Play Less And Teach More: Reaching The Next Generation With Authentic Christianity

In 2013 Larry Taunton of the Fixed Point Foundation set out to find out why so many young Christians lose their faith in college. The general answer from these students was that their youth groups should have played less and taught more

In his commentary about the study, Eric Metaxas said that the problem is that the typical church ingratiates itself to kids instead of challenging them.  Most churches are driven by a fear of boring kids to death, or by attracting families with more fun and entertainment than the church down the road.  The reality is that kids respond to conviction, not entertainment.  Conviction leads to conviction; entertainment leads to being entertained. 

Parents must decide if their goal is to entertain their kids, or disciple them.  Do you want church to be fun or meaningful?  If you want your kids to be lifelong followers of Jesus, it must be the latter.

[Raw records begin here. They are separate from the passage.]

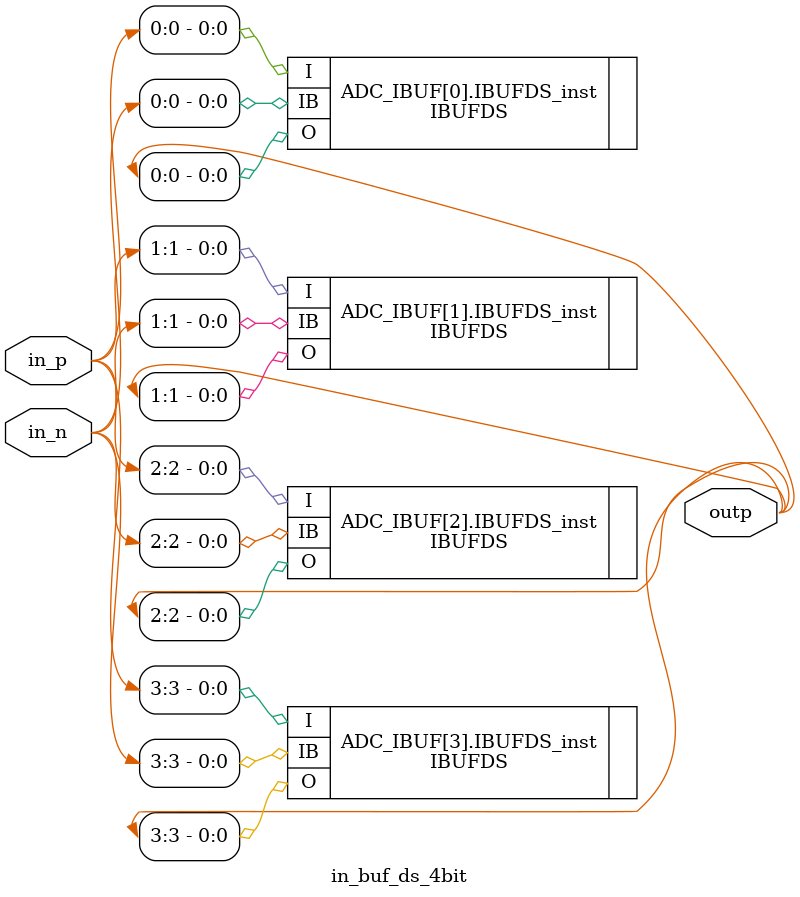
<source format=v>
`timescale 1ns / 1ps


module in_buf_ds_4bit(
    input [3:0] in_p,
    input [3:0] in_n,
    output [3:0] outp
    );
genvar gg;
  generate
    for (gg=0; gg < 4; gg=gg+1)
    begin: ADC_IBUF
   IBUFDS #(
        .DIFF_TERM("TRUE"),       // Differential Termination
        .IBUF_LOW_PWR("FALSE"),     // Low power="TRUE", Highest performance="FALSE" 
        .IOSTANDARD("DEFAULT")     // Specify the input I/O standard
     ) IBUFDS_inst (
        .O(outp[gg]),  // Buffer output
        .I(in_p[gg]),  // Diff_p buffer input (connect directly to top-level port)
        .IB(in_n[gg]) // Diff_n buffer input (connect directly to top-level port)
     );
    end
 endgenerate
   
   
endmodule

</source>
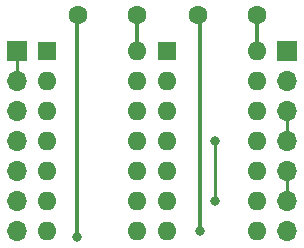
<source format=gbr>
%TF.GenerationSoftware,KiCad,Pcbnew,(5.1.8)-1*%
%TF.CreationDate,2022-06-03T11:46:24-06:00*%
%TF.ProjectId,Trigger,54726967-6765-4722-9e6b-696361645f70,rev?*%
%TF.SameCoordinates,Original*%
%TF.FileFunction,Copper,L2,Bot*%
%TF.FilePolarity,Positive*%
%FSLAX46Y46*%
G04 Gerber Fmt 4.6, Leading zero omitted, Abs format (unit mm)*
G04 Created by KiCad (PCBNEW (5.1.8)-1) date 2022-06-03 11:46:24*
%MOMM*%
%LPD*%
G01*
G04 APERTURE LIST*
%TA.AperFunction,ComponentPad*%
%ADD10O,1.700000X1.700000*%
%TD*%
%TA.AperFunction,ComponentPad*%
%ADD11R,1.700000X1.700000*%
%TD*%
%TA.AperFunction,ComponentPad*%
%ADD12O,1.600000X1.600000*%
%TD*%
%TA.AperFunction,ComponentPad*%
%ADD13R,1.600000X1.600000*%
%TD*%
%TA.AperFunction,ComponentPad*%
%ADD14C,1.600000*%
%TD*%
%TA.AperFunction,ViaPad*%
%ADD15C,0.800000*%
%TD*%
%TA.AperFunction,Conductor*%
%ADD16C,0.330200*%
%TD*%
%TA.AperFunction,Conductor*%
%ADD17C,0.250000*%
%TD*%
G04 APERTURE END LIST*
D10*
%TO.P,J2,7*%
%TO.N,Net-(J2-Pad7)*%
X111760000Y-111760000D03*
%TO.P,J2,6*%
%TO.N,/READY_OUT*%
X111760000Y-109220000D03*
%TO.P,J2,5*%
X111760000Y-106680000D03*
%TO.P,J2,4*%
%TO.N,/CLK*%
X111760000Y-104140000D03*
%TO.P,J2,3*%
X111760000Y-101600000D03*
%TO.P,J2,2*%
%TO.N,/D*%
X111760000Y-99060000D03*
D11*
%TO.P,J2,1*%
%TO.N,/5+*%
X111760000Y-96520000D03*
%TD*%
D10*
%TO.P,J1,7*%
%TO.N,/GND*%
X88900000Y-111760000D03*
%TO.P,J1,6*%
%TO.N,/OUT2_04*%
X88900000Y-109220000D03*
%TO.P,J1,5*%
%TO.N,/IN2_04*%
X88900000Y-106680000D03*
%TO.P,J1,4*%
%TO.N,/OUT1_04*%
X88900000Y-104140000D03*
%TO.P,J1,3*%
%TO.N,/IN1_04*%
X88900000Y-101600000D03*
%TO.P,J1,2*%
%TO.N,/ALE_IN*%
X88900000Y-99060000D03*
D11*
%TO.P,J1,1*%
X88900000Y-96520000D03*
%TD*%
D12*
%TO.P,U2,14*%
%TO.N,/5+*%
X109220000Y-96520000D03*
%TO.P,U2,7*%
%TO.N,/GND*%
X101600000Y-111760000D03*
%TO.P,U2,13*%
%TO.N,N/C*%
X109220000Y-99060000D03*
%TO.P,U2,6*%
%TO.N,/NOT_Q*%
X101600000Y-109220000D03*
%TO.P,U2,12*%
%TO.N,N/C*%
X109220000Y-101600000D03*
%TO.P,U2,5*%
%TO.N,/READY_OUT*%
X101600000Y-106680000D03*
%TO.P,U2,11*%
%TO.N,N/C*%
X109220000Y-104140000D03*
%TO.P,U2,4*%
%TO.N,/NOT_Q*%
X101600000Y-104140000D03*
%TO.P,U2,10*%
%TO.N,N/C*%
X109220000Y-106680000D03*
%TO.P,U2,3*%
%TO.N,/CLK*%
X101600000Y-101600000D03*
%TO.P,U2,9*%
%TO.N,N/C*%
X109220000Y-109220000D03*
%TO.P,U2,2*%
%TO.N,/D*%
X101600000Y-99060000D03*
%TO.P,U2,8*%
%TO.N,N/C*%
X109220000Y-111760000D03*
D13*
%TO.P,U2,1*%
%TO.N,/CLR*%
X101600000Y-96520000D03*
%TD*%
D12*
%TO.P,U1,14*%
%TO.N,/5+*%
X99060000Y-96520000D03*
%TO.P,U1,7*%
%TO.N,/GND*%
X91440000Y-111760000D03*
%TO.P,U1,13*%
%TO.N,N/C*%
X99060000Y-99060000D03*
%TO.P,U1,6*%
%TO.N,/OUT2_04*%
X91440000Y-109220000D03*
%TO.P,U1,12*%
%TO.N,N/C*%
X99060000Y-101600000D03*
%TO.P,U1,5*%
%TO.N,/IN2_04*%
X91440000Y-106680000D03*
%TO.P,U1,11*%
%TO.N,N/C*%
X99060000Y-104140000D03*
%TO.P,U1,4*%
%TO.N,/OUT1_04*%
X91440000Y-104140000D03*
%TO.P,U1,10*%
%TO.N,N/C*%
X99060000Y-106680000D03*
%TO.P,U1,3*%
%TO.N,/IN1_04*%
X91440000Y-101600000D03*
%TO.P,U1,9*%
%TO.N,N/C*%
X99060000Y-109220000D03*
%TO.P,U1,2*%
%TO.N,/CLR*%
X91440000Y-99060000D03*
%TO.P,U1,8*%
%TO.N,N/C*%
X99060000Y-111760000D03*
D13*
%TO.P,U1,1*%
%TO.N,/ALE_IN*%
X91440000Y-96520000D03*
%TD*%
D14*
%TO.P,C2,2*%
%TO.N,/GND*%
X104220000Y-93472000D03*
%TO.P,C2,1*%
%TO.N,/5+*%
X109220000Y-93472000D03*
%TD*%
%TO.P,C1,2*%
%TO.N,/GND*%
X94060000Y-93472000D03*
%TO.P,C1,1*%
%TO.N,/5+*%
X99060000Y-93472000D03*
%TD*%
D15*
%TO.N,/GND*%
X93980000Y-112268000D03*
X104394000Y-111760000D03*
%TO.N,/NOT_Q*%
X105664000Y-104140000D03*
X105664000Y-109220000D03*
%TD*%
D16*
%TO.N,/GND*%
X94060000Y-93472000D02*
X94060000Y-93646000D01*
X94060000Y-93646000D02*
X93980000Y-93726000D01*
X93980000Y-93726000D02*
X93980000Y-112268000D01*
X104394000Y-94074000D02*
X104394000Y-111760000D01*
X104220000Y-93900000D02*
X104394000Y-94074000D01*
X104220000Y-93472000D02*
X104220000Y-93900000D01*
%TO.N,/5+*%
X109220000Y-93472000D02*
X109220000Y-96520000D01*
X99060000Y-93472000D02*
X99060000Y-96520000D01*
D17*
%TO.N,/CLK*%
X111760000Y-101600000D02*
X111760000Y-104140000D01*
%TO.N,/ALE_IN*%
X88900000Y-96520000D02*
X88900000Y-99060000D01*
%TO.N,/NOT_Q*%
X105664000Y-104140000D02*
X105664000Y-109220000D01*
%TO.N,/READY_OUT*%
X111760000Y-106680000D02*
X111760000Y-109220000D01*
%TD*%
M02*

</source>
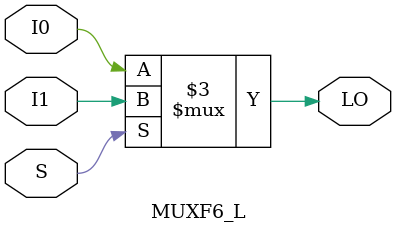
<source format=v>


`timescale  1 ps / 1 ps


module MUXF6_L (LO, I0, I1, S);

    output LO;
    reg    LO;

    input  I0, I1, S;

	always @(I0 or I1 or S) 
	    if (S)
		LO = I1;
	    else
		LO = I0;
endmodule


</source>
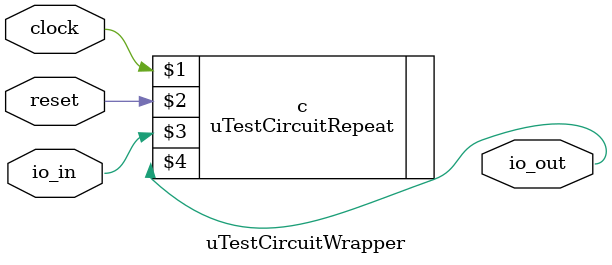
<source format=v>
module uTestCircuitWrapper(
  input wire clock,
  input wire reset,
  input wire io_in,
  output wire io_out
);
  uTestCircuitRepeat c(clock, reset, io_in, io_out);
endmodule

</source>
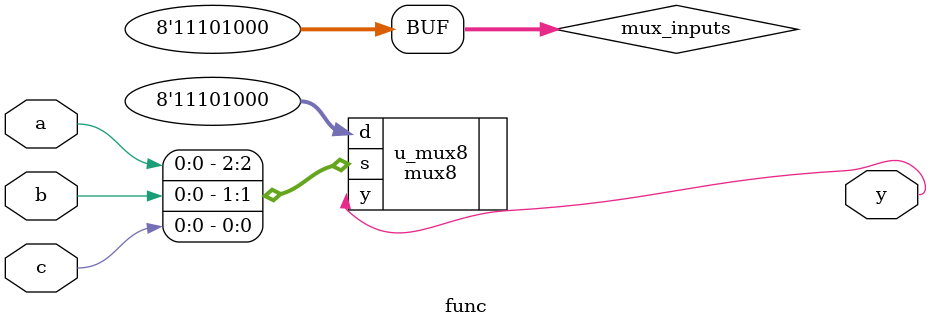
<source format=sv>
module func (
    input a, b, c,
    output y
);
    wire [7:0] mux_inputs;

    // Define the truth table for y = ab + bc + abc
    assign mux_inputs[0] = 0; // 000
    assign mux_inputs[1] = 0; // 001
    assign mux_inputs[2] = 0; // 010
    assign mux_inputs[3] = 1; // 011
    assign mux_inputs[4] = 0; // 100
    assign mux_inputs[5] = 1; // 101
    assign mux_inputs[6] = 1; // 110
    assign mux_inputs[7] = 1; // 111

    // Instantiate the 8:1 multiplexer
    mux8 u_mux8 (
        .s({a, b, c}),
        .d(mux_inputs),
        .y(y)
    );
endmodule
</source>
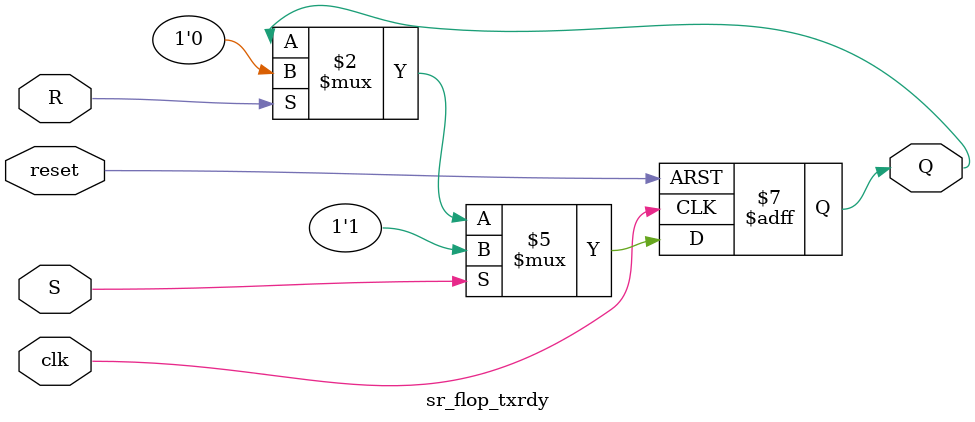
<source format=v>
`timescale 1ns / 1ps
/*********************************************************
 * File Name: sr_flop_txrdy.v
 * Project: UART
 * Designer: Michael Diep
 * Email: michaelkhangdiep@gmail.com
 * Rev. Date: March 8, 2018
 *
 * Purpose: This module is a modified SR-Flop made for our
 *          tx engine. On reset we are ready to transmit
 *          therefore, on reset Q recieves a 1'b1.
 *          On the active edge of the clock, if S is high
 *          Q recieves 1, else if R is high Q recieves a 0.
 *
 * Notes: 
 *********************************************************/
module sr_flop_txrdy(clk, reset, S, R, Q);

   input      clk, reset, S, R;
   output reg Q;
   
   always @ (posedge clk, posedge reset)
      if (reset)
         Q <= 1'b1; else 
      if (S)
         Q <= 1'b1; else
      if (R)
         Q <= 1'b0;
         
endmodule


</source>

Don't get me wrong, our aim is not to make church boring.  But when church is done right, it is anything but boring.

This is the focus of the family-integrated church.  Our goal is not to attract kids to church with fun and games, but to expose them to authentic Christianity.  We do this by incorporating students into the church-at-large.  They study the Bible with the adults.  They sing and worship with the adults.  They pray with the adults.  They sit with the adults.  They serve with the adults.  They fellowship and discuss the Bible with the adults.  We want to teach them authentic Christianity from the very beginning, not a watered-down kid's version, or a fun-and-games youth version.

When the church focuses on real discipleship, kids will discover that church is fun.  Not because of games and entertainment, but because Bible study, worship, fellowship, prayer, and service are fun.  They will find that church is the most meaningful and significant time of the week.

The best way to reach the next generation is not with entertainment, but with authentic Christianity.